If you enjoyed this article, I bet you are going to love my Book and Video Courses as well.
Conclusion
While caching data is easy, synchronizing the cache with the database is the difficult part.
By using jOOQ to call the PostgreSQL TABLE-value functions that fetch the cacheable aggregates, we can simplify this task, as the result will capture the entries that have been changed since the last time we executed the cache synchronization.
This research was funded by Data Geekery GmbH and conducted in accordance with the blog ethics policy.

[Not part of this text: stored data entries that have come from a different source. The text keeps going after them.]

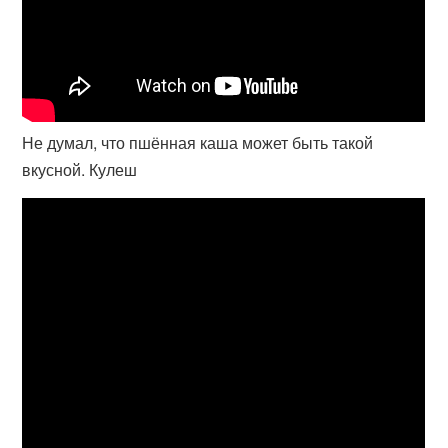
Не думал, что пшённая каша может быть такой
вкусной. Кулеш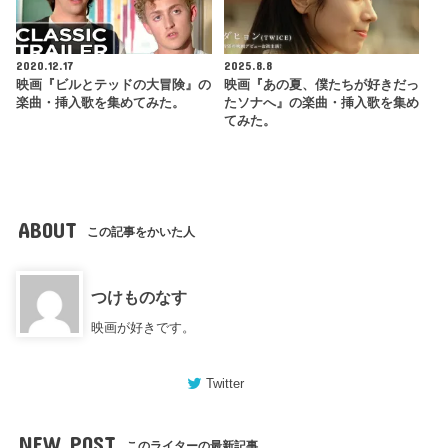
2020.12.17
2025.8.8
映画『ビルとテッドの大冒険』の
映画『あの夏、僕たちが好きだっ
楽曲・挿入歌を集めてみた。
たソナへ』の楽曲・挿入歌を集め
てみた。
ABOUT
この記事をかいた人
つけものなす
映画が好きです。
Twitter
NEW POST
このライターの最新記事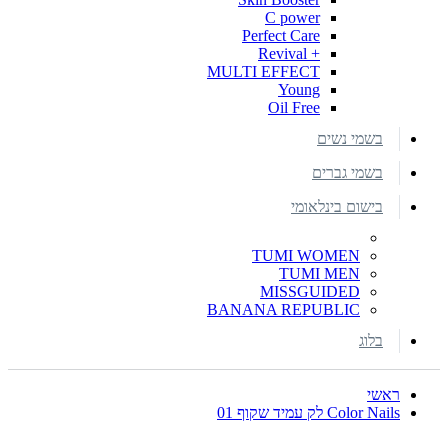
C power
Perfect Care
+ Revival
MULTI EFFECT
Young
Oil Free
בשמי נשים
בשמי גברים
בישום בינלאומי
TUMI WOMEN
TUMI MEN
MISSGUIDED
BANANA REPUBLIC
בלוג
ראשי
Color Nails לק עמיד שקוף 01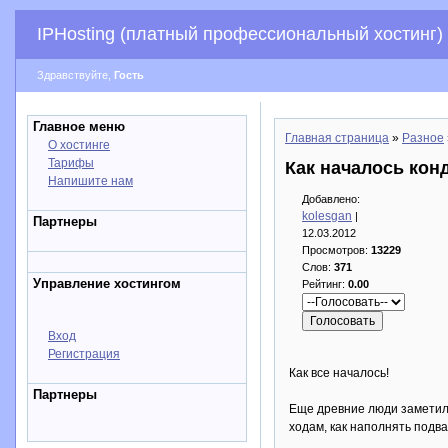
IPHosting (платный профессиональный хостинг)
Здравствуйте,
Гость
Главное меню
Главная страница
»
Разное
О хостинге
Тарифы
Как началось ко
Напишите нам
Добавлено:
kolesgan
|
Партнеры
12.03.2012
Просмотров:
13229
Слов:
371
Управление хостингом
Рейтинг:
0.00
Вход
Регистрация
Как все началось!
Партнеры
Еще древние люди заметили
ходам, как наполнять подва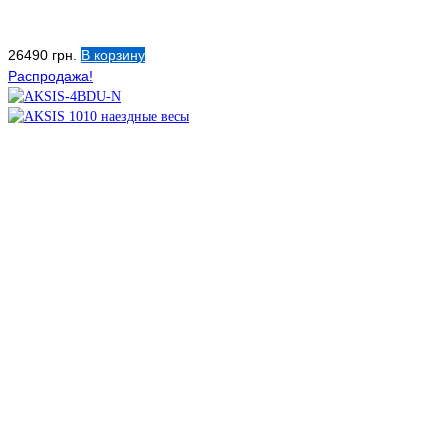
26490
грн.
В корзину
Распродажа!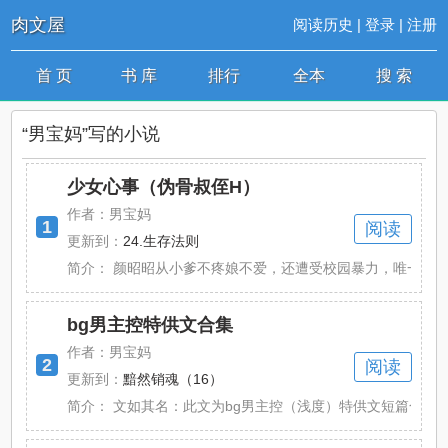
肉文屋
阅读历史
|
登录
|
注册
首 页
书 库
排行
全本
搜 索
“男宝妈”写的小说
少女心事（伪骨叔侄H）
作者：男宝妈
1
阅读
更新到：
24.生存法则
简介：
颜昭昭从小爹不疼娘不爱，还遭受校园暴力，唯一给她温暖
bg男主控特供文合集
作者：男宝妈
2
阅读
更新到：
黯然销魂（16）
简介：
文如其名：此文为bg男主控（浅度）特供文短篇合集女追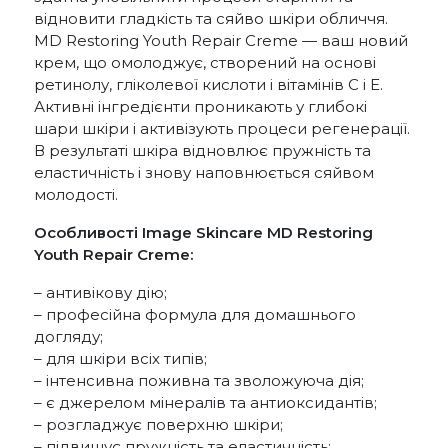
відновити гладкість та сяйво шкіри обличчя.
MD Restoring Youth Repair Creme — ваш новий
крем, що омолоджує, створений на основі
ретинолу, гліколевої кислоти і вітамінів С і Е.
Активні інгредієнти проникають у глибокі
шари шкіри і активізують процеси регенерації.
В результаті шкіра відновлює пружність та
еластичність і знову наповнюється сяйвом
молодості.
Особливості Image Skincare MD Restoring
Youth Repair Creme:
– антивікову дію;
– професійна формула для домашнього
догляду;
– для шкіри всіх типів;
– інтенсивна поживна та зволожуюча дія;
– є джерелом мінералів та антиоксидантів;
– розгладжує поверхню шкіри;
– підвищує пружність та еластичність;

While the article was written independently and reflects entirely my opinions and conclusions, the amount of work involved in making this article happen was compensated by Data Geekery.



Ok, makes perfect sense now. Thanks!
You’re welcome.
Very interesting! Single question that is implementation specific – why did you subtract one second from the ‘timestamp’?
I’m glad you liked it.
The reason why the INSERT statement uses a TIMESTAMP that’s one second early is that we want to emulate the case when something has been created before we actually call the database function.